28 numune içinde içilebilir numune sayısının iki olduğuna dikkat çekilen raporda en çarpıcı tespitlerden bir tanesi de bazı örneklerdeki bakteri miktarının “şebekeye ve isale hattına kanalizasyonun karışmış olması ihtimalini artırması” oldu.

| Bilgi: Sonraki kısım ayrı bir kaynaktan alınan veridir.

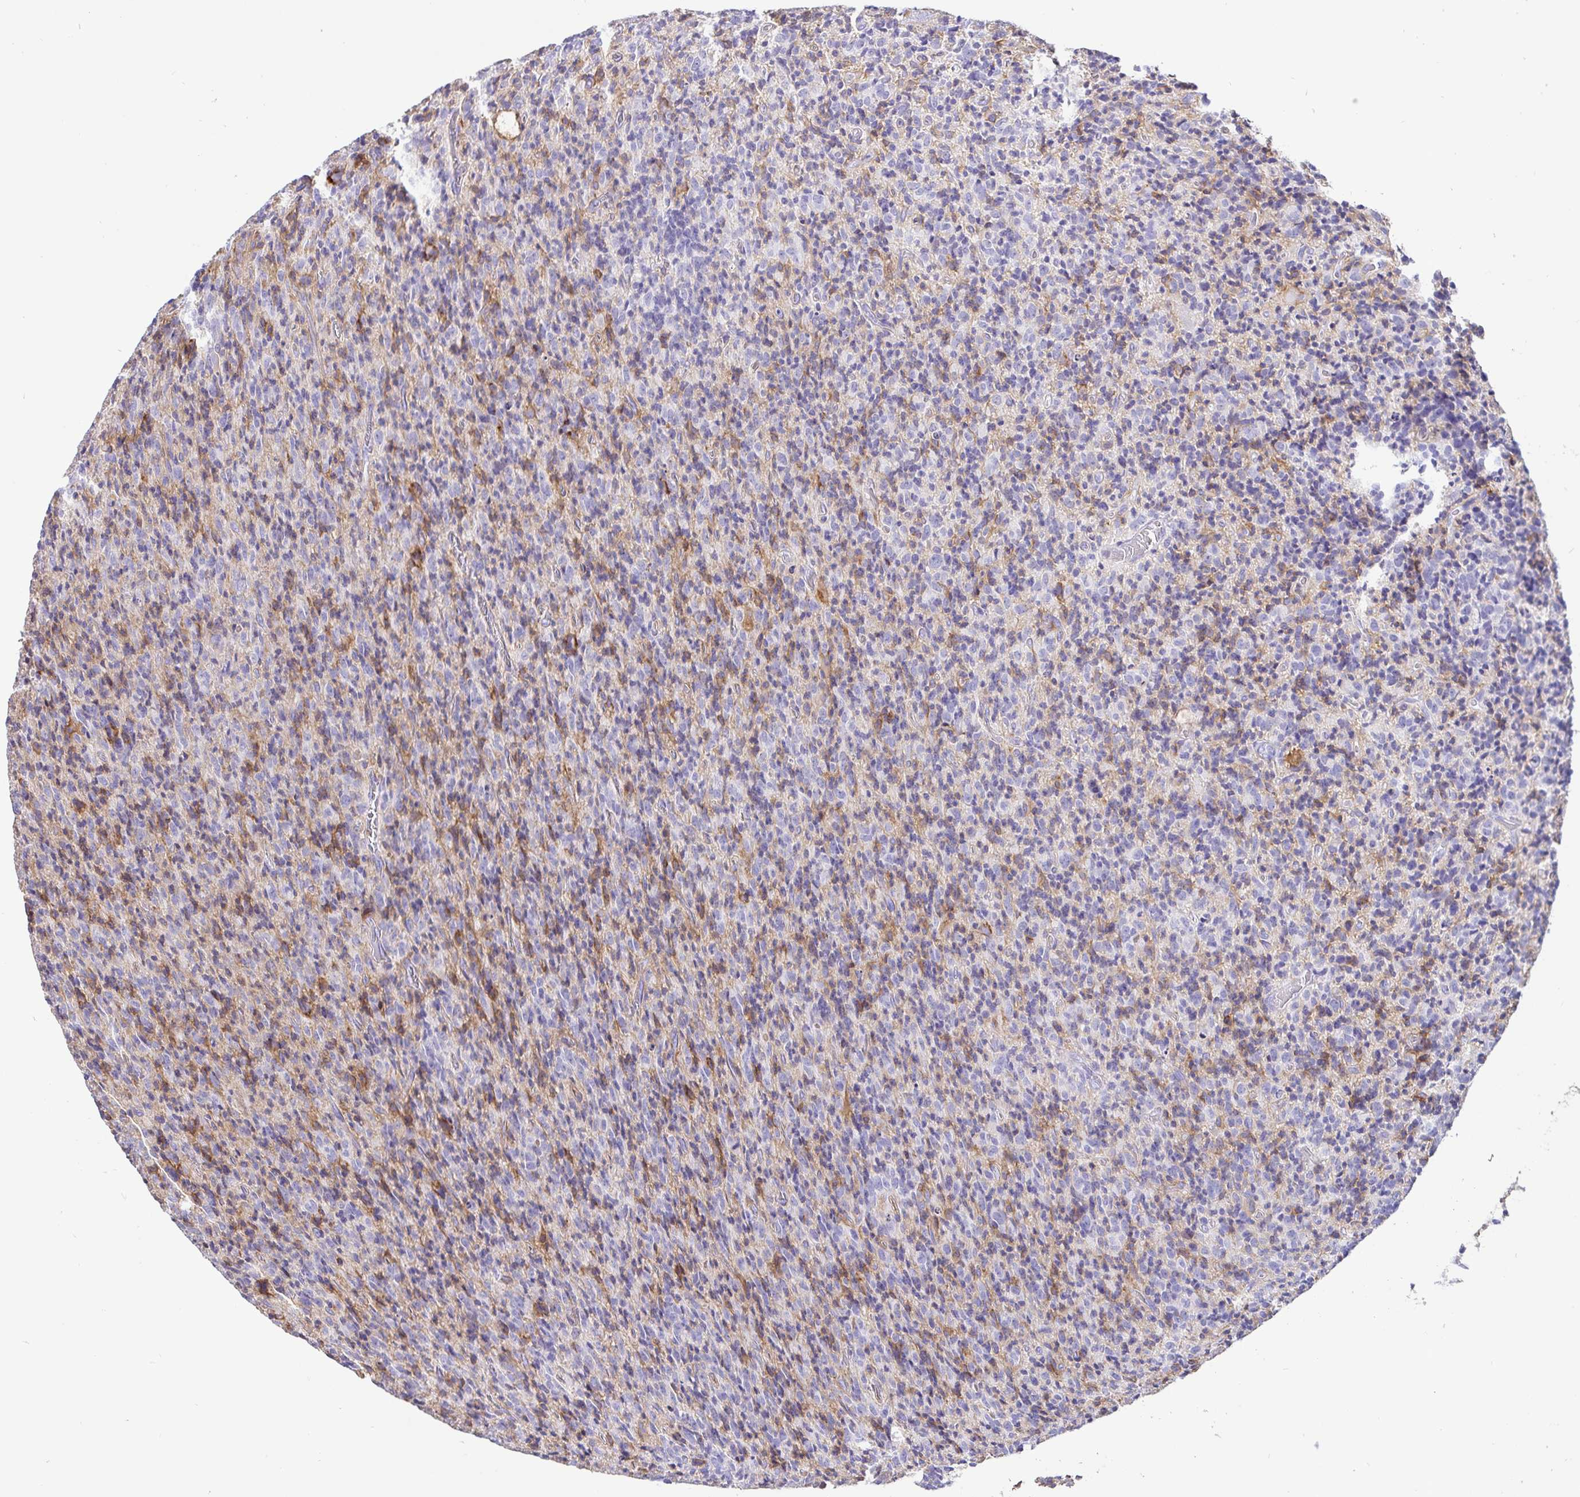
{"staining": {"intensity": "negative", "quantity": "none", "location": "none"}, "tissue": "glioma", "cell_type": "Tumor cells", "image_type": "cancer", "snomed": [{"axis": "morphology", "description": "Glioma, malignant, High grade"}, {"axis": "topography", "description": "Brain"}], "caption": "IHC of human malignant glioma (high-grade) demonstrates no staining in tumor cells.", "gene": "ANXA2", "patient": {"sex": "male", "age": 76}}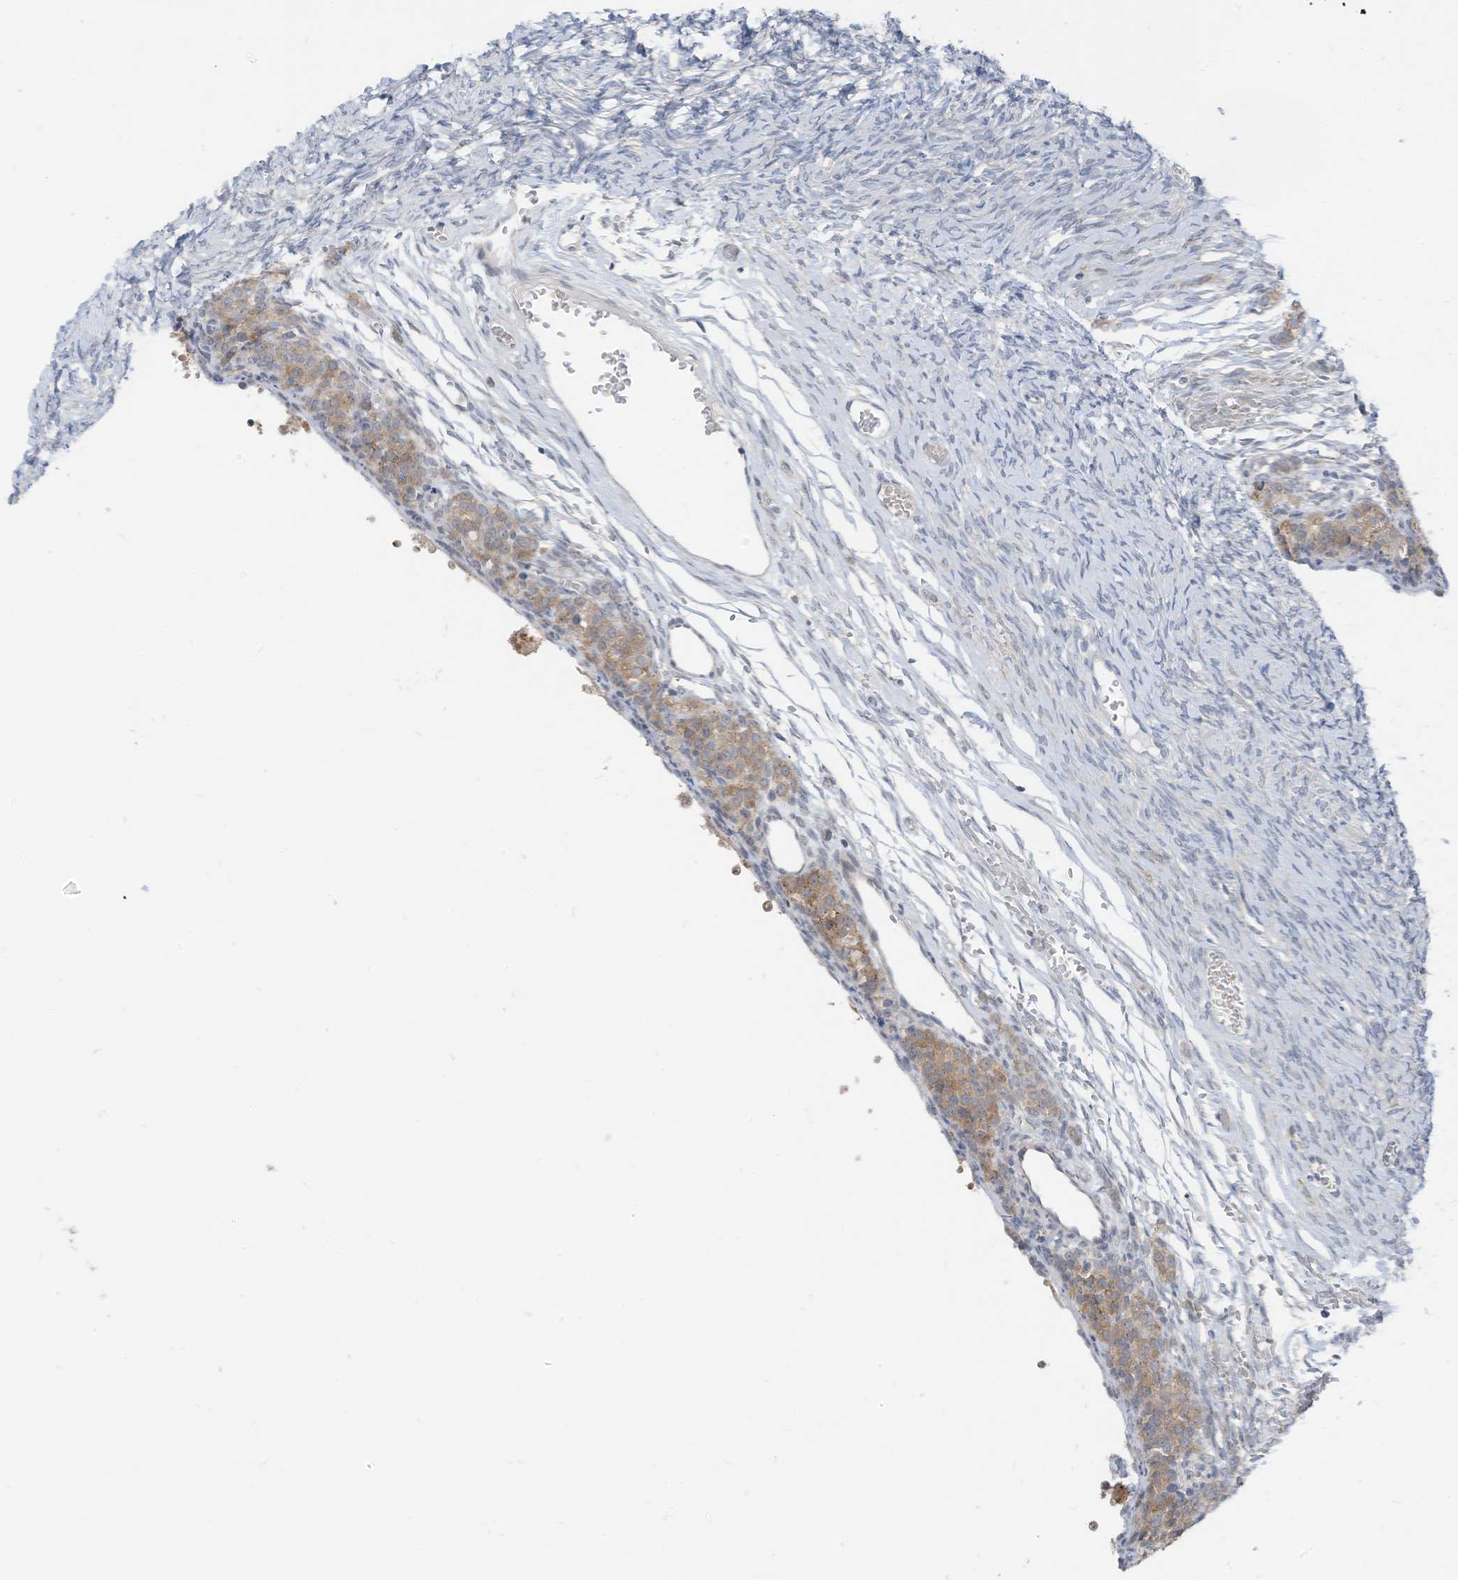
{"staining": {"intensity": "negative", "quantity": "none", "location": "none"}, "tissue": "ovary", "cell_type": "Ovarian stroma cells", "image_type": "normal", "snomed": [{"axis": "morphology", "description": "Adenocarcinoma, NOS"}, {"axis": "topography", "description": "Endometrium"}], "caption": "IHC photomicrograph of unremarkable human ovary stained for a protein (brown), which shows no positivity in ovarian stroma cells.", "gene": "LDAH", "patient": {"sex": "female", "age": 32}}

Sağlıklı ve temiz suyun sağlama yükümlülüğü olan belediye ve bunun denetim sorumluluğu olan sağlık müdürlüğünü çalışmalarının kritik önemde olduğuna değinilen raporda “suyun içilebilir hale gelene kadar halka ücretsiz su dağıtımına devam edilmeli”, “konteyner depolarından, tankerlerinden dağıtılan sular içilmemeli”, “artezyen ve kuyu sularının kullanımından uzak durulmalı”, “dezenfeksiyon işlemlerinin düzenli bir şekilde kamu kurumları tarafından yerine getirilmeli”, “Başta Hatay Su ve Kanalizasyon İşletmesi ve kamu kurumları olmak üzere şehrin tüm kaynak, depo, kuyu, şebeke ve isale hattındaki tüm eksik, noksan, kırık, çatlak vs. onarılıp hazır hale getirilmesi sağlanmalı” denildi.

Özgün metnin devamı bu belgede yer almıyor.